The alternate approach to freight is LTL (less than truckload), which is what you will usually need for smaller jobs. Usually, your job and others will go to a hub, where they will be unloaded, inspected, sorted further, and reloaded for subsequent miles of transit.

Since LTL deliveries are routed indirectly, and handled and potentially inspected multiple times, it takes longer for an LTL shipment to reach its destination than a TL shipment.

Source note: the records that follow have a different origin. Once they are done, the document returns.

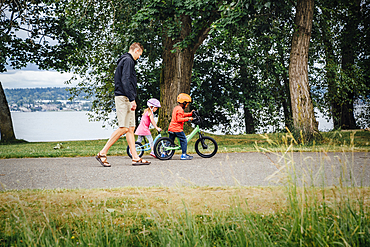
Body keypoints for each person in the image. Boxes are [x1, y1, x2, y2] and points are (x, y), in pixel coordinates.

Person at [96, 42, 151, 167]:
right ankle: (102, 153)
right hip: (123, 98)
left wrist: (132, 98)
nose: (139, 57)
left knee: (131, 129)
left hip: (128, 97)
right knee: (124, 128)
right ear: (136, 50)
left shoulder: (126, 60)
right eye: (140, 54)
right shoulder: (128, 60)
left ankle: (135, 158)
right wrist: (132, 99)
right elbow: (125, 80)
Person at [168, 93, 194, 160]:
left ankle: (164, 153)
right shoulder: (180, 109)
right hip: (177, 129)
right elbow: (179, 119)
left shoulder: (176, 108)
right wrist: (188, 119)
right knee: (184, 140)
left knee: (170, 141)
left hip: (171, 128)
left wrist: (190, 114)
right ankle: (184, 155)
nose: (187, 105)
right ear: (184, 102)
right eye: (187, 103)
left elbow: (182, 115)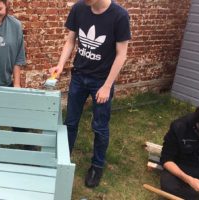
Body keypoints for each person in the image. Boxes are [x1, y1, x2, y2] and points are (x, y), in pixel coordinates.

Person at [49, 0, 131, 188]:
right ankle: (63, 159)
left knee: (100, 127)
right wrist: (61, 64)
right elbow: (71, 40)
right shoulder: (79, 8)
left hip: (101, 81)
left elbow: (121, 54)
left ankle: (97, 165)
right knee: (70, 122)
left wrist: (107, 86)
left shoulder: (119, 16)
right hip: (79, 76)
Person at [160, 101, 199, 200]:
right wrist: (189, 180)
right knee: (168, 185)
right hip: (183, 166)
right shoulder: (179, 126)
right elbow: (166, 160)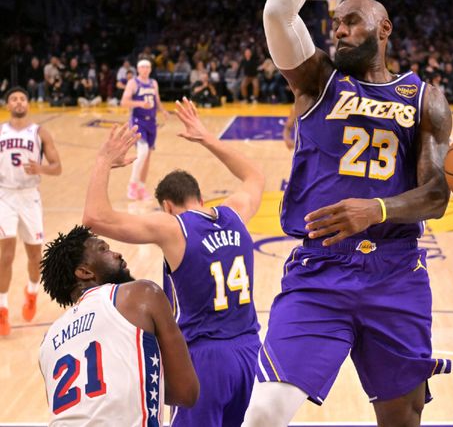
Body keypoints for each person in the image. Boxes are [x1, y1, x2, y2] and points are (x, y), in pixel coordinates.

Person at [242, 0, 453, 426]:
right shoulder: (317, 80)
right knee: (264, 412)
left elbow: (437, 195)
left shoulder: (425, 98)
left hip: (396, 271)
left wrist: (376, 209)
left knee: (402, 418)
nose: (338, 30)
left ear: (384, 29)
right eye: (335, 23)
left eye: (352, 21)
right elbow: (278, 13)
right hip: (321, 270)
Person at [82, 99, 265, 427]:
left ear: (167, 206)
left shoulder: (174, 228)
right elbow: (254, 176)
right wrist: (207, 138)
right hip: (250, 353)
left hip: (205, 360)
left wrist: (103, 161)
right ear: (201, 198)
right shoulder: (235, 213)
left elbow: (94, 218)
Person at [38, 225, 199, 425]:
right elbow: (186, 392)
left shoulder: (48, 341)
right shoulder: (141, 295)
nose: (117, 254)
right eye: (104, 249)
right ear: (84, 272)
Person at [0, 86, 62, 336]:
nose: (18, 102)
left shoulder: (39, 132)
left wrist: (41, 169)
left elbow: (57, 167)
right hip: (4, 195)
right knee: (6, 255)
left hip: (30, 197)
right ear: (7, 105)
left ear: (28, 104)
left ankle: (32, 292)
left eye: (22, 98)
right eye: (13, 99)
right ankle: (2, 309)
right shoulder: (1, 131)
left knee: (35, 256)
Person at [120, 59, 167, 200]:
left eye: (148, 67)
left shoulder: (153, 83)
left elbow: (157, 99)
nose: (145, 69)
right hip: (137, 121)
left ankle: (141, 187)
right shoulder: (133, 83)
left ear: (150, 69)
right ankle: (132, 185)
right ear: (138, 69)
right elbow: (124, 102)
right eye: (143, 67)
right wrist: (140, 103)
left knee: (147, 157)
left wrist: (163, 110)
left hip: (151, 122)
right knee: (143, 151)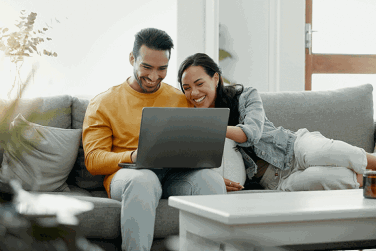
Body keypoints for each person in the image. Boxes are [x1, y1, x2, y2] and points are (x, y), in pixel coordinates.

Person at [82, 29, 226, 251]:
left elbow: (195, 145)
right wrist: (133, 156)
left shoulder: (180, 98)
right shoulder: (103, 102)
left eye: (162, 69)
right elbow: (93, 160)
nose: (154, 76)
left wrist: (203, 165)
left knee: (211, 180)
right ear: (132, 59)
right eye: (146, 67)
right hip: (129, 176)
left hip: (173, 176)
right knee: (144, 180)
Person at [177, 52, 376, 192]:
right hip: (275, 181)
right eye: (186, 87)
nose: (193, 93)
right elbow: (194, 165)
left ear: (216, 79)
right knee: (323, 178)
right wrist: (211, 180)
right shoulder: (192, 125)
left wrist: (210, 127)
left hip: (294, 147)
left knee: (325, 152)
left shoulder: (246, 96)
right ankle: (366, 181)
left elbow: (252, 133)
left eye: (199, 84)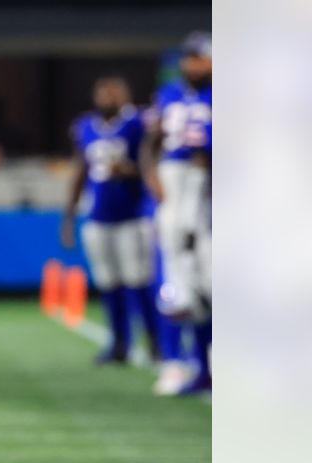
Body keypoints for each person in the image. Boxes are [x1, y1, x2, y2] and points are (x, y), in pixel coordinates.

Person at [61, 76, 159, 364]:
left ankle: (155, 342)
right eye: (103, 94)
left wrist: (130, 172)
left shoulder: (138, 123)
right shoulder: (85, 127)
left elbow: (152, 163)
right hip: (97, 216)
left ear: (125, 97)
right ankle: (119, 343)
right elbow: (80, 170)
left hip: (132, 214)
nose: (108, 100)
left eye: (114, 95)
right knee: (109, 283)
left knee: (138, 282)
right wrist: (69, 215)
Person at [142, 32, 212, 394]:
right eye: (191, 57)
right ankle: (176, 362)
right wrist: (152, 177)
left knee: (210, 286)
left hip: (208, 193)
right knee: (174, 282)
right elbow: (150, 143)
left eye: (201, 57)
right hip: (177, 190)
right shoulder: (168, 96)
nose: (194, 64)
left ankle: (209, 365)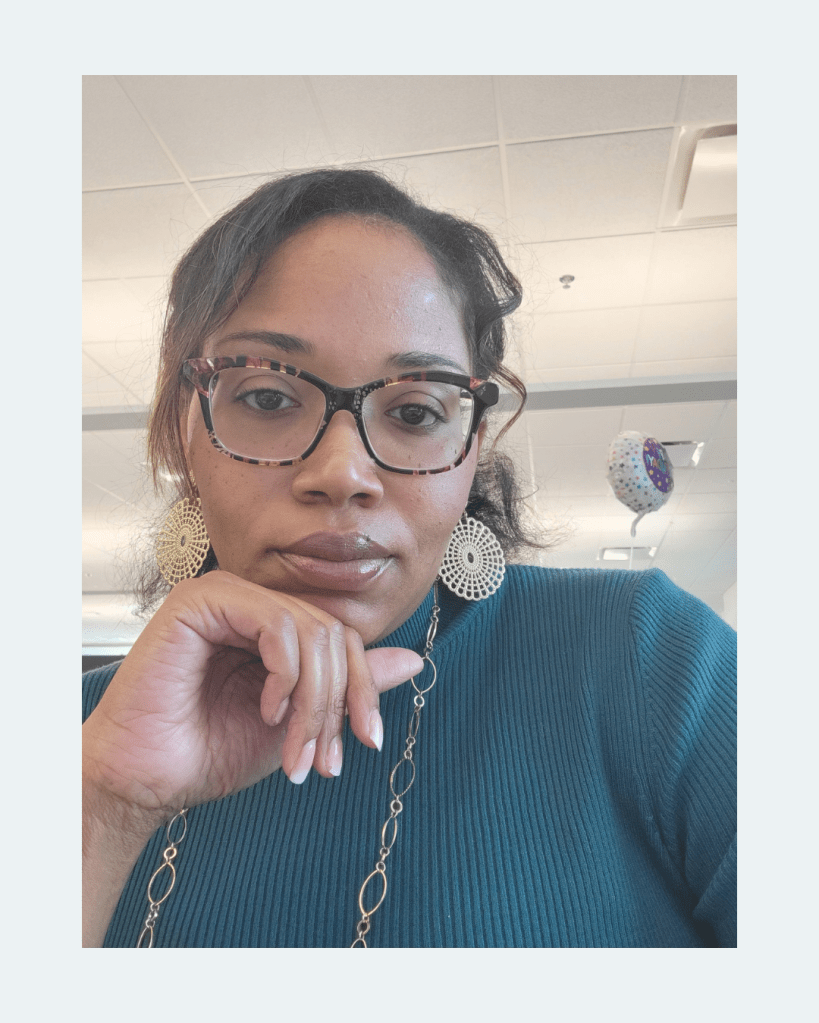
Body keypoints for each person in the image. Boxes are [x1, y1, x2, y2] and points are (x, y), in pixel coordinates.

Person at [82, 168, 736, 948]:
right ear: (180, 429)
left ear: (472, 446)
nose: (341, 474)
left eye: (416, 411)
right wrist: (103, 806)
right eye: (266, 396)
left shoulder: (650, 663)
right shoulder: (85, 731)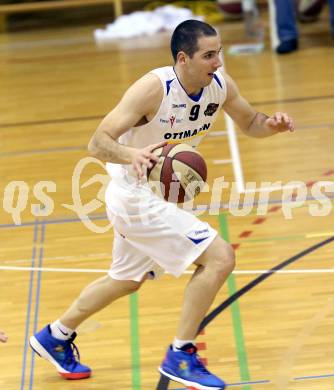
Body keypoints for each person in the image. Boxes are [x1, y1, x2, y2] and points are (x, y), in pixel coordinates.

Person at [29, 20, 294, 389]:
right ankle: (181, 355)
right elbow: (97, 142)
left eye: (219, 52)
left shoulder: (220, 85)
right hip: (133, 196)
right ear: (183, 58)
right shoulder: (153, 89)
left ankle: (54, 337)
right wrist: (130, 153)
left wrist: (273, 125)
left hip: (158, 196)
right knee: (219, 257)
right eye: (208, 55)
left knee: (126, 279)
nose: (218, 61)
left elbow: (250, 121)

Benefits of LTL Deliveries

In almost all cases, the size of the delivery will determine whether you will get TL or LTL pricing. And, normally you would want a dedicated truck. But here are some of the benefits of LTL service:

  1. If your job is small, you will still pay a fraction of the cost of hiring a dedicated truck to deliver only your job.
  2. In addition, many LTL vendors will offer additional services, such as “liftgate” service (if you don’t have a loading dock), residential delivery (which is more complicated than commercial pick-up or delivery), inside delivery, and pre-delivery notification. Of course these services come at a price (based on weight or offered for a flat fee). In contrast, many TL carriers will not provide these services, so there are benefits to LTL freight.

 

Putting Costs in Perspective

To put this in perspective, my client’s job, a 6” x 9” perfect-bound print book with a press run of approximately 11,000 copies, would cost about $700.00 in freight for a truckload (since the quantity of printed books filled an entire semi). Last year, since the press run was smaller (approximately 7,500 copies) the estimates for LTL freight came closer to $1,500.00. So the savings is rather dramatic.

While this is usually not something you can control, being moved from an LTL carrier to a TL carrier does offset the higher cost of printing more copies of your book (or other job), and it is something you might want to ask your commercial printing supplier to research. You might be pleasantly surprised at the pricing benefits you will reap if your job is large enough to warrant TL freight.

A Quick Checklist for TL Freight

If your finished and cartoned job:

  1. weighs more than 10,000 pounds
  2. goes from one point of origin to one destination
  3. and fills an entire truck container

 

then you might be eligible for TL service.

FOB (“Freight on Board” or “Free on Board”)

FOB stands for “freight on board” (at least in domestic shipping; for international shipping, it can mean “free on board”). It specifies who pays for the loading and shipping of your final job. “FOB Loading Dock” or “FOB Origin” will indicate that you bear the cost of transporting the job back to your office or warehouse. More importantly, if the carrier damages your product, it is your responsibility to seek redress from the carrier.

In my experience, FOB notations are listed on estimates for larger jobs, such as long runs of print books. However, even some smaller commercial printing vendors will charge separately to send your job to your office, particularly if the delivery is interstate.

Things to Consider

Here are some things to keep in mind.

  1. Like the cost of paper, the expense of transporting your job from your custom printing supplier to your warehouse may constitute a large portion of the total cost of a job. Therefore, it behooves you to discuss delivery with your printer and get the terms in writing.
  2. Local printers may have delivery trucks in your area regularly and may therefore roll the cost of delivery into the price they quote. Vendors located farther away may include a line item in the estimate for freight, based on the ZIP Code you provide for delivery. In either case, don’t make assumptions. Address freight directly, both in terms of cost and who is responsible.
  3. That said, you could conceivably arrange for freight yourself. Personally, I wouldn’t suggest this. I like the idea of having the commercial printing supplier take responsibility for the timely, accurate shipping of the job, without any damage. I can sleep easier when this is the case.